Edit the records below by changing every "highlight py" to "highlight python", then give them again with everything else left unchanged.
=======
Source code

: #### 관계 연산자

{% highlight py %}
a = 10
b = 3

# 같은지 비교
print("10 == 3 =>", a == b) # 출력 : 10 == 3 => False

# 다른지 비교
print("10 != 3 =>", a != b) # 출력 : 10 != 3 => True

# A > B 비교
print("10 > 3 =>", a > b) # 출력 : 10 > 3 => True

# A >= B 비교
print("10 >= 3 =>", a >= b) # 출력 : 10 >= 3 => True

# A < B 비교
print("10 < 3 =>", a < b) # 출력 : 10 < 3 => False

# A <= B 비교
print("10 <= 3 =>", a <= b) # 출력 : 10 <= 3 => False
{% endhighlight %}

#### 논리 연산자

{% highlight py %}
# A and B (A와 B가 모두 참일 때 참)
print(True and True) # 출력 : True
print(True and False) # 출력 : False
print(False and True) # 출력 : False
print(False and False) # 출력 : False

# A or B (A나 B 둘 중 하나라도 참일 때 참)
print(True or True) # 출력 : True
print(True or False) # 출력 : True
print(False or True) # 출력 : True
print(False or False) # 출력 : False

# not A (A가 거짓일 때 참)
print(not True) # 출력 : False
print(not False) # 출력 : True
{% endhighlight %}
=======
EXERCISE ANSWER:
Source code

: #### 관계 연산자

{% highlight python %}
a = 10
b = 3

# 같은지 비교
print("10 == 3 =>", a == b) # 출력 : 10 == 3 => False

# 다른지 비교
print("10 != 3 =>", a != b) # 출력 : 10 != 3 => True

# A > B 비교
print("10 > 3 =>", a > b) # 출력 : 10 > 3 => True

# A >= B 비교
print("10 >= 3 =>", a >= b) # 출력 : 10 >= 3 => True

# A < B 비교
print("10 < 3 =>", a < b) # 출력 : 10 < 3 => False

# A <= B 비교
print("10 <= 3 =>", a <= b) # 출력 : 10 <= 3 => False
{% endhighlight %}

#### 논리 연산자

{% highlight python %}
# A and B (A와 B가 모두 참일 때 참)
print(True and True) # 출력 : True
print(True and False) # 출력 : False
print(False and True) # 출력 : False
print(False and False) # 출력 : False

# A or B (A나 B 둘 중 하나라도 참일 때 참)
print(True or True) # 출력 : True
print(True or False) # 출력 : True
print(False or True) # 출력 : True
print(False or False) # 출력 : False

# not A (A가 거짓일 때 참)
print(not True) # 출력 : False
print(not False) # 출력 : True
{% endhighlight %}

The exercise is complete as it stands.